━━━━━ Source data
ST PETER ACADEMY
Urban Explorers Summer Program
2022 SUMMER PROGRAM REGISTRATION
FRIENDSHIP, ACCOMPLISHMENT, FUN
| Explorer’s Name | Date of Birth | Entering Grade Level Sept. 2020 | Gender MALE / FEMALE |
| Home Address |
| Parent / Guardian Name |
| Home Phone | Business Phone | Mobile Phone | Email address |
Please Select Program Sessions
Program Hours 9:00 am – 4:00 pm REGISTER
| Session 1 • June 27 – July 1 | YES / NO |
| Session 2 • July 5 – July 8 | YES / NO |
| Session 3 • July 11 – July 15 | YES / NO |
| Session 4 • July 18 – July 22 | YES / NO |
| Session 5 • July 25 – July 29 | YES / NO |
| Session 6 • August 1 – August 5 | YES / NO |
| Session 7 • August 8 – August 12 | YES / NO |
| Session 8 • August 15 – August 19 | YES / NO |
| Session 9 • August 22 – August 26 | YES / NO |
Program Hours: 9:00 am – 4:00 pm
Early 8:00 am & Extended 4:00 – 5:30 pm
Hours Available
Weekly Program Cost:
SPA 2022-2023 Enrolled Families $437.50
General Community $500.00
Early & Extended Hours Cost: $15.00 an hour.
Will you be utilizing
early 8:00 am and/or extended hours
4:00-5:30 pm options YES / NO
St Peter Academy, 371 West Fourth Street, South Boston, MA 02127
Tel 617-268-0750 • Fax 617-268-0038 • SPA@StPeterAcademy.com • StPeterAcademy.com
━━━━━━━━━━
> Work instructions
Begin at the first line of the entries above and copy every line exactly, ending with the line that contains "Program Hours 9:00 am – 4:00 pm REGISTER".

> Response area
ST PETER ACADEMY
Urban Explorers Summer Program
2022 SUMMER PROGRAM REGISTRATION
FRIENDSHIP, ACCOMPLISHMENT, FUN
| Explorer’s Name | Date of Birth | Entering Grade Level Sept. 2020 | Gender MALE / FEMALE |
| Home Address |
| Parent / Guardian Name |
| Home Phone | Business Phone | Mobile Phone | Email address |
Please Select Program Sessions
Program Hours 9:00 am – 4:00 pm REGISTER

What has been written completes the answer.